» **Task statement**:
Reproduce the text of the rows below word for word. Leave the pictures out.
○ ○ ○ ○ ○ ○ ○
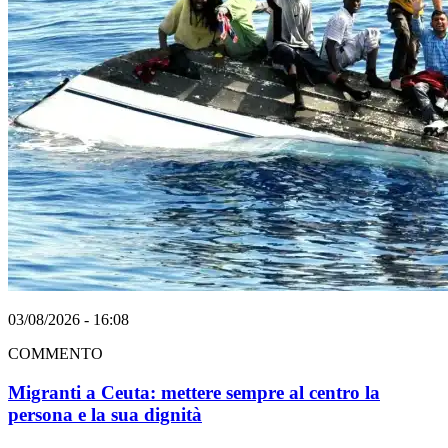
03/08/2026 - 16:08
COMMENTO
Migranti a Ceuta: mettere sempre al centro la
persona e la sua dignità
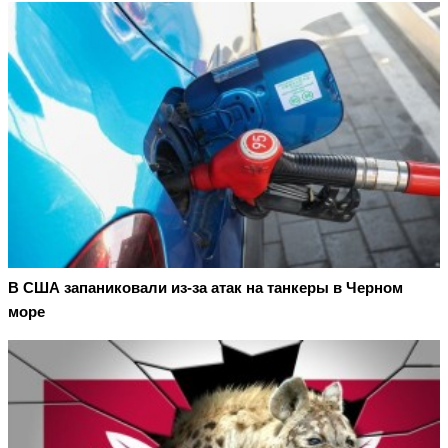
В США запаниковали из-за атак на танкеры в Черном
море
○ ○ ○ ○ ○ ○ ○
» **Answer to this exercise**:
03/08/2026 - 16:08
COMMENTO
Migranti a Ceuta: mettere sempre al centro la
persona e la sua dignità
В США запаниковали из-за атак на танкеры в Черном
море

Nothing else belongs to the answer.